Emmie Finckel’s scenic design switches between the packing room and the outside, a melding of utopia and dystopia; neither place offers the staff any sense of freedom. Cha See’s lighting and Sinan Refik Zafar’s sound create an enveloping sense of potential doom that could come at any moment. Mel Ng’s costumes feature the familiar Amazon orange vests, under which the employees wear regular clothing, sometimes with an edge, as with Ash’s T-shirt that depicts gay rights activist Marsha P. Johnson. (In the script, Mantell notes, “All of the characters are queer. . . . Jen is androgynous / butch / masc. I think El probably is too. Sara is transfeminine and high femme. At least half the cast should be gender nonconforming. The majority of the cast should be BIPOC — and Jen and Sara must be. Sara is ‘the baby,’ but the others are written to be over fifty. My hope is that these roles become something my generation of actors can age towards, and that by the time they get here, the pool will look very different than it does now.”)

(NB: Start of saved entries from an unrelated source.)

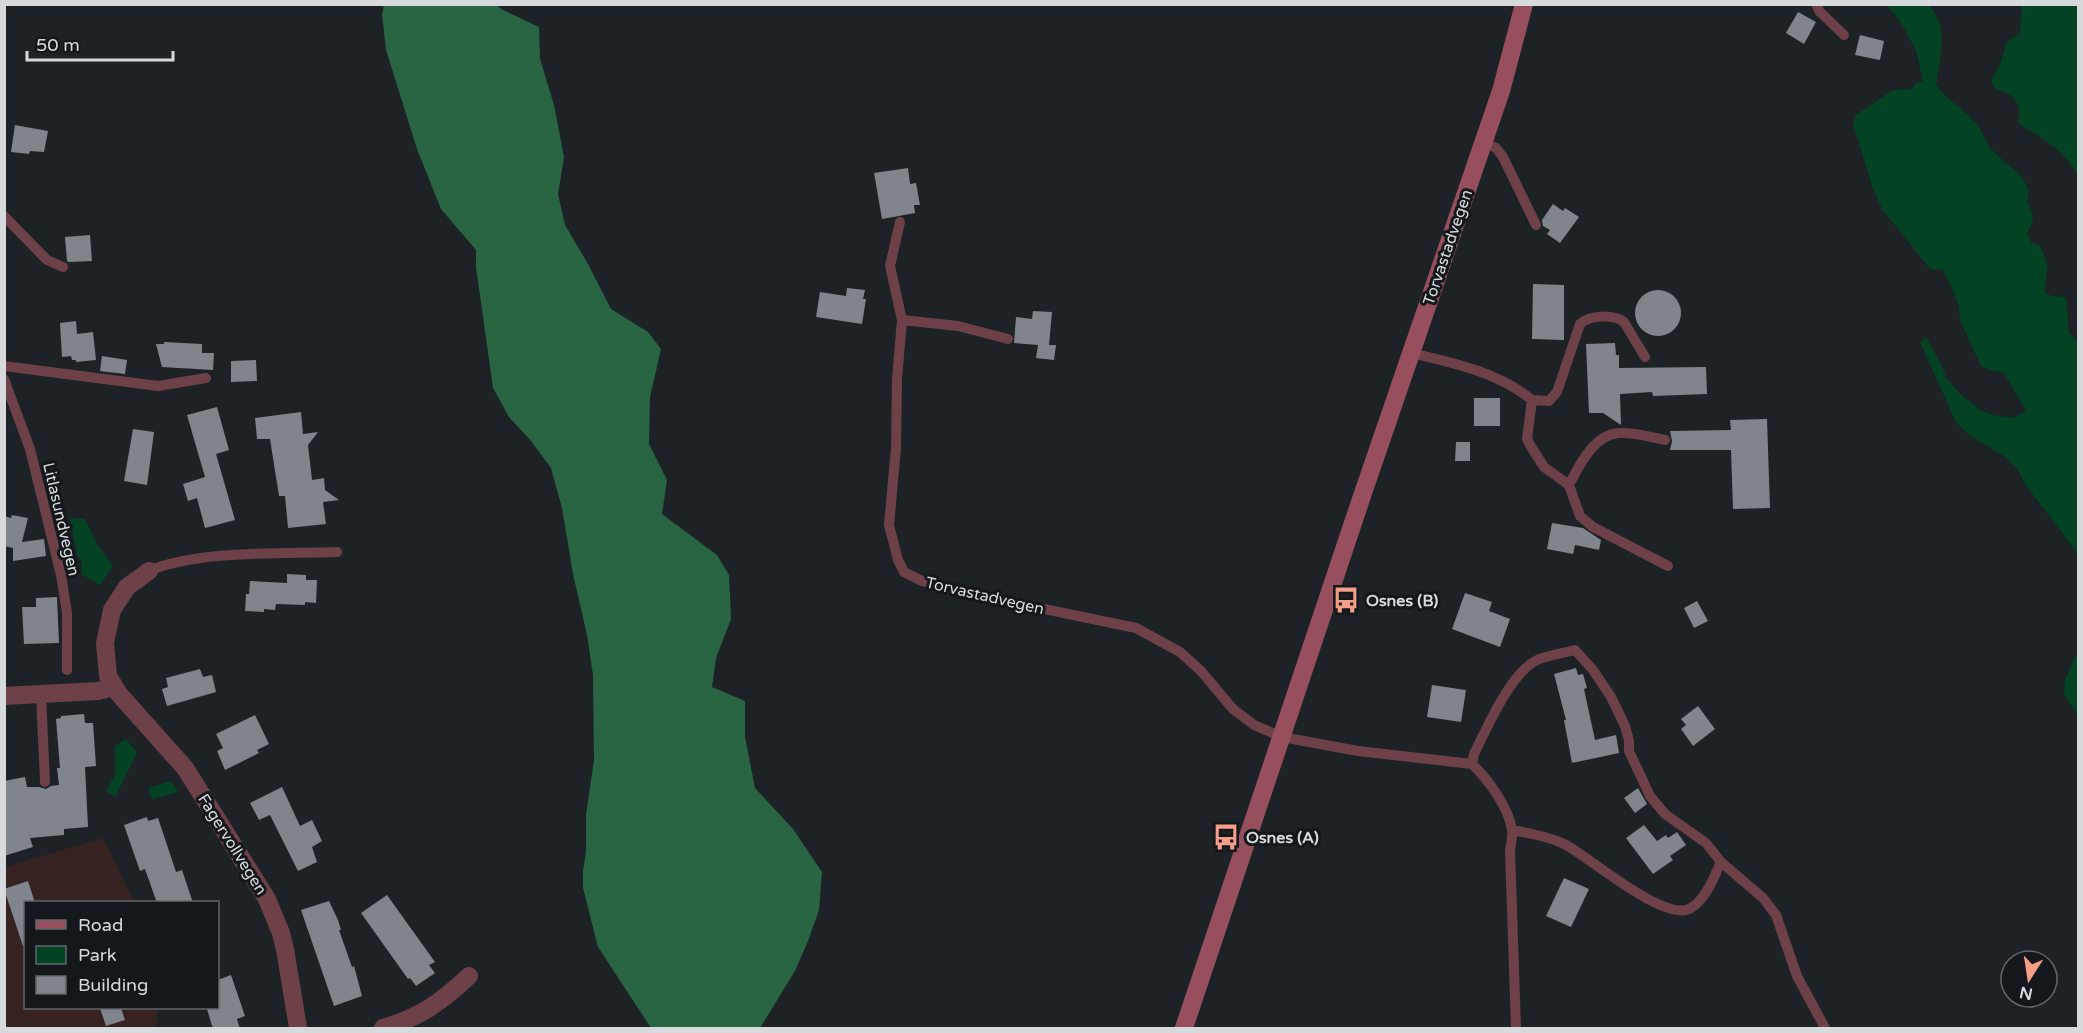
<svg xmlns="http://www.w3.org/2000/svg" width="2083" height="1033" font-family="'Varela Round',sans-serif">
	<style>
		.education { fill: #362221 }
		.green { fill: #044224 }
		.forest { fill: #296543 }
		.building { fill: #7f858b }
		.lines { fill: none; stroke-linecap: round; stroke-linejoin: round }
		.lane { stroke: #6e4048; stroke-width: 10 }
		.street { stroke: #6e4048; stroke-width: 18 }
		.secondary { stroke: #984f5d; stroke-width: 18 }
		.labels { text-anchor: middle; stroke-width: 6; stroke-linejoin: round; paint-order: stroke }
		.street-label { font-size: 16px; fill: #d7dadd; stroke: #14181d }
		.poi-label { font-size: 16px; font-weight: bold; fill: #d7dadd; stroke: #14181d; text-anchor: start }
	</style>
	<rect width="100%" height="100%" fill="#1d2226"/>
	<path class="education" d="M103,838L134,902H26V1008H158L156,1016L158,1025L148,1028H5V867Z"/>
	<path class="green" d="M1887,5H1929C1950,30 1940,56 1936,85C1947,100 1964,109 1976,123C1982,130 1984,140 1990,147C2000,161 2023,172 2028,189C2029,193 2027,198 2028,203C2034,217 2035,218 2027,233L2031,242L2040,246C2043,253 2048,262 2047,271C2046,279 2044,284 2045,292L2051,296L2065,297C2069,308 2067,320 2069,333L2078,341V554L2025,484L2017,468L2005,457L1968,434L1956,422L1920,342L1926,337L1942,366L1946,377L1959,393L1982,411L1993,415L2013,418L2026,411L2004,373L1990,370L1981,366L1960,320L1959,307L1950,283L1943,270L1930,269L1882,209L1872,186L1853,124L1856,115L1893,90L1913,89L1916,83L1923,81L1916,50L1900,21Z
		M2022,5H2078V175C2063,149 2043,139 2018,123C2023,103 2014,94 1995,89L1991,81L2001,62L2006,43L2020,33Z
		M70,518L85,519L97,544L113,566L100,585L81,574L82,560L77,555Z
		M2078,651V715L2064,694L2065,680Z
		M126,739L137,753L115,797L106,791L115,775V746Z
		M171,781L178,792L152,799L148,788Z"/>
	<path class="forest" d="M384,5H497L501,9L539,27L540,59L554,105L564,157L558,194L565,225L588,264L611,309L648,332L661,349L650,397L649,444L667,480L662,514L717,555L729,575L731,619L716,658L712,687L745,701V737L755,788L793,829L822,872L819,910L808,941L795,971L760,1028H651L598,947L583,888V871L586,851V815L594,760L593,675L587,635L573,574L562,508L551,468L531,441L509,417L493,388L476,267V250L441,209L417,149L386,50L382,14Z"/>
	<path class="building" d="M1798,12L1816,22L1804,44L1786,33Z
		M1860,35L1884,41L1880,60L1855,55Z
		M15,125L48,131L44,152L30,151L29,154L11,152Z
		M908,168L910,184L916,183L920,205H914L915,213L882,219L874,173Z
		M1553,204L1563,211L1565,208L1579,217L1560,243L1547,234L1550,230L1543,226L1542,220Z
		M90,235L92,261L69,262L67,261L65,237Z
		M1533,284L1564,285V340L1532,339Z
		M847,288L865,290L863,299H866L862,324L816,317L820,292L846,296Z
		M1635 313a23 23 0 1 1 46 0a23 23 0 1 1-46 0Z
		M1033,311L1052,312L1049,345H1056L1054,360L1036,358L1038,345L1014,343L1016,317L1032,319Z
		M76,321L77,334L93,332L96,360L76,362V360H72L71,356L62,357L60,323Z
		M164,342L202,344V353H214L213,370L162,367L156,344H164Z
		M1615,343L1616,355H1619V368L1706,367L1707,394L1653,396L1652,392L1620,394L1621,425L1603,413H1589L1586,344Z
		M102,356L127,360L125,374L100,371Z
		M256,360L257,381L231,382V361Z
		M1474,398H1500V426H1474Z
		M217,407L229,450L216,454L235,520L205,528L197,498L188,501L183,484L205,477L187,415Z
		M301,412L303,434L318,432L308,445L312,480L324,478L325,490L339,500L323,502L326,524L288,528L285,496H279L270,439H257L255,418Z
		M1767,419L1770,508L1733,509L1731,450H1670L1672,441L1670,431L1731,430L1730,420Z
		M133,429L154,432L147,485L124,481Z
		M1456,442H1470V461H1455Z
		M12,515L28,518L22,542L44,539L46,556L13,561V548L4,546V516L11,518Z
		M1552,523L1583,528L1601,540L1599,550L1575,545L1573,554L1547,549Z
		M287,574L306,575V580H317L316,603L305,602V605L276,604L275,610L264,609V612L245,611L246,594H249L250,581L287,583Z
		M1465,593L1492,602L1489,611L1510,619L1500,647L1452,629Z
		M57,597L59,643L24,644L22,607H36V598Z
		M1697,601L1708,621L1694,628L1684,608Z
		M1576,668L1578,675L1583,674L1587,688L1584,689L1595,740L1616,735L1619,753L1572,763L1564,720H1566L1554,674Z
		M200,669L203,677L212,675L216,692L167,706L162,689L168,687L166,678Z
		M1432,685L1466,690L1461,722L1427,717Z
		M1698,706L1715,729L1693,746L1681,729L1686,725L1681,719Z
		M84,714L85,723H93L96,766L85,767L88,827L64,829V835L30,838L33,847L4,856V781L25,777L27,787H39L46,789L51,786L59,785L57,768H60L56,719L61,718V716Z
		M255,715L269,744L257,750L259,753L225,770L217,751L223,748L216,734Z
		M282,787L300,826L312,820L322,841L312,847L317,862L298,871L270,815L259,820L250,803Z
		M1638,788L1647,804L1635,813L1624,798Z
		M147,817L148,821L158,818L176,872L182,870L193,903H157L145,869L140,871L124,825Z
		M1644,825L1657,841L1666,835L1668,838L1677,832L1686,845L1670,856L1673,860L1653,874L1626,838Z
		M1564,878L1589,889L1571,927L1546,916Z
		M28,881L35,903H26V945L23,946L4,889Z
		M387,895L435,962L429,965L435,973L416,986L410,978L408,979L361,913Z
		M329,901L338,920L341,930H339L352,967L354,966L362,996L334,1006L301,910Z
		M231,975L245,1016L237,1019L240,1029H213L207,1009L218,1008V980Z
		M100,1008H121L125,1020L106,1026Z"/>
	<g class="lines">
		<path class="lane" d="M1816,4L1820,12L1844,35
			M1483,142L1496,148L1503,157L1536,225
			M4,216L47,260L63,267
			M900,222L890,266L902,320L897,379L896,448L889,525L898,560L904,572L922,581L967,593L1136,628L1180,652L1201,671L1233,709L1254,725L1282,737L1358,751L1472,764C1488,779 1509,808 1512,830C1513,836 1511,844 1510,850L1516,1028
			M902,320L958,326L1008,339
			M1411,353C1453,363 1498,372 1532,400
			M4,366L158,386L206,378
			M4,379L30,449L61,575L67,613V670
			M1532,400L1527,439L1530,445L1544,467L1569,485L1580,516L1593,527L1668,566
			M1532,400L1549,401L1557,392L1580,324C1589,315 1614,314 1624,322L1645,357
			M1569,485C1579,466 1594,434 1619,433C1634,432 1651,437 1665,440
			M149,571C198,550 282,554 337,552
			M41,694L45,782
			M1472,764L1474,754C1487,728 1511,671 1539,659C1550,655 1563,653 1575,650L1593,670L1611,697L1625,726L1629,741V751L1650,796L1665,814L1706,843L1721,862L1763,898L1776,915L1797,976L1825,1028
			M1512,830C1529,833 1551,837 1566,845C1589,857 1666,924 1691,908C1706,899 1714,877 1721,862"/>
		<path class="street" d="M149,571L127,587L112,610L105,643L108,676L119,694L185,768L267,899L281,933L285,949L298,1028
			M4,696L98,691L114,687
			M383,1028C421,1017 441,1002 469,976"/>
		<path class="secondary" d="M1184,1028L1362,496L1501,91L1524,4"/>
	</g>
	<defs>
		<g id="bus-bare" transform="scale(2.07)"><path d="M-5-6H5V4H4V6H2V4H-2V6H-4V4H-5ZM-3.5-4V0h7V-4ZM-3.5 1.2v1.5H-2V1.2ZM2 1.2v1.5H3.5V1.2Z" fill="#f49e87" stroke="#14181d" stroke-width="2.5" paint-order="stroke"/></g>
	</defs>
	<g fill-rule="evenodd">
		<use href="#bus-bare" x="1346" y="600"/>
		<use href="#bus-bare" x="1226" y="837"/>
	</g>
	<g class="labels">
		<g class="street-label">
			<text transform="translate(1447 247) rotate(-71)" y="6">Torvastadvegen</text>
			<text transform="translate(62 519) rotate(77)" y="6">Litlasundvegen</text>
			<text transform="translate(985 595) rotate(13)" y="6">Torvastadvegen</text>
			<text transform="translate(233 844) rotate(58)" y="6">Fagervollvegen</text>
		</g>
		<g class="poi-label">
			<text x="1366" y="606">Osnes (B)</text>
			<text x="1246" y="843">Osnes (A)</text>
		</g>
	</g>
	<rect width="2083" height="1033" fill="none" stroke="#d7dadd" stroke-width="12"/>
	<rect x="24" y="901" width="195" height="108" fill="#14181d" stroke="#62666a" stroke-width="1.5"/>
	<rect x="36" y="920" width="30" height="9" fill="#984f5d" stroke="#62666a" stroke-width="1.5"/>
	<text x="78" y="931" font-size="18" fill="#d7dadd">Road</text>
	<rect x="36" y="946" width="30" height="18" fill="#044224" stroke="#62666a" stroke-width="1.5"/>
	<text x="78" y="961" font-size="18" fill="#d7dadd">Park</text>
	<rect x="36" y="976" width="30" height="18" fill="#7f858b" stroke="#62666a" stroke-width="1.5"/>
	<text x="78" y="991" font-size="18" fill="#d7dadd">Building</text>
	<g transform="translate(2029 979) rotate(192)"><circle r="28" fill="#14181d" stroke="#62666a" stroke-width="1.5"/>
	<path d="M0-4.5L10 22L0 15L-10 22Z" fill="#f49e87"/>
	<text y="-9" font-size="16" font-weight="bold" text-anchor="middle" fill="#d7dadd">N</text>
	</g>
	<path d="M27 51v9h146v-9" fill="none" stroke="#d7dadd" stroke-width="3"/>
	<text x="36" y="51" font-size="18" fill="#d7dadd" stroke="#14181d" stroke-width="4.5" paint-order="stroke">50 m</text>
</svg>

Mantell’s (The Good Guys, Tiny) dialogue is sharp and incisive, and Battat (Problems Between Sisters, Layalina) directs with an astute sure-handedness. The ensemble is outstanding, led by Lavinia Grays (Men on Boats, In the Next Room or The Vibrator Play), who is like a stand-in for the audience, wanting to find out more, even if it involves taking risks. If this kind of apocalypse is ever going to happen, this is the group you want to be with. Then again, at that point, it might be too late. Fiddling with her Amazon device, El says, “Sometimes I think if I drop it just right it’ll short circuit and reconnect itself to the world beyond the corporation,” to which Maribel responds, “What world?”

As Herodotus also wrote, “One should always look to the end of everything, how it will finally come out.”

Just like Amazon, in the end, Mantell’s gripping play delivers.